David Houghton 's Avatar
David Houghton at 04/26/2007 18:33
Atheistium: Right course of action! Do whatever you have to to get that little guy back. The Amiga's a goddamn treasure that not enough people appreciate.

I might be getting a bit prematurely excited about something that might never happen, but this could be great. Given the climate for casual and family gaming now, if they marketed a new Amiga as a fun, budget gaming and media machine, and the community seriously got behind it in terms of bedroom developing, it could build a really cool little scene. Kind of to the PC what the Wii is to the 360. We might still be a long way off that, but it's a nice idea.

And besides, I want to be a ninja from the Nth dimension again and jump around a sugary planet filled with Chupa Chups. Is there anything finer?
Friedrich's Avatar
Friedrich at 04/26/2007 20:58
Man, I still remember the Shadow of the beast trilogy,all those Psygnosis games,Lure of the temptress,Monkey Island,Captain Blood,Starglider2,Damocles,Turrican1 and 2,and the list goes on...
I still have my A500 with the Fatter Agnus and Action Replay 3.Let's see what happens...
Burnt Meatloaf's Avatar
Burnt Meatloaf at 04/27/2007 05:30
Here's the problem:

What made the Amiga special for games was the custom chips. For applications, it was the enormously advanced OS.

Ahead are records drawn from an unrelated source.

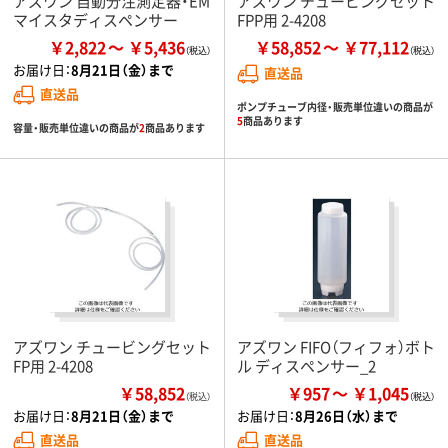
アズワン 自動分注測定器・EM
アズワン チュービングセット
マイスタディスペンサー
FPP用 2-4208
￥2,822
￥5,436
￥58,852
￥77,112
お届け日：
8月21日（金）まで
直送品
直送品
ポンプチューブ内径・販売単位違いの商品が
5
商品あります
容量・販売単位違いの商品が
2
商品あります
アズワン チュービングセット
アズワン FIFO（フィフォ）ボト
FP用 2-4208
ル ディスペンサー_2
￥58,852
￥957
￥1,045
（税込）
お届け日：
8月21日（金）まで
お届け日：
8月26日（水）まで
直送品
直送品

New Amiga hardware today is basicly a PowerPC chip and bog-standard GPU hardware with crappy drivers that don't utilize even a fraction of the power available. I find it facinating that custom hardware was what made the Amiga famous, and for the last 15 years Amiga fans have been arguing about what brand of CPU is to be used (remember, folks, x86 is evil). Once you've got your non-Intel CPU in place, the rest of the architecture is pretty much irrelevant. Wow.

As for the "new" OS 4.0, its internal design is still way too old and doesn't have any tools required for decent application development, let alone games.

Of course, it's worth pointing out that Amiga Inc. didn't even refactor AmigaOS to version 4.0. They wasted all their time working on a Java clone that nobody wants, and they outsourced the OS and hardware to other companies.

Is there ANY company out there besides Microsoft and Apple that knows how to make a new platform? There were dozens of computers in the 80's, and now practically everything is dead except 5,000 distros of the same Linux base.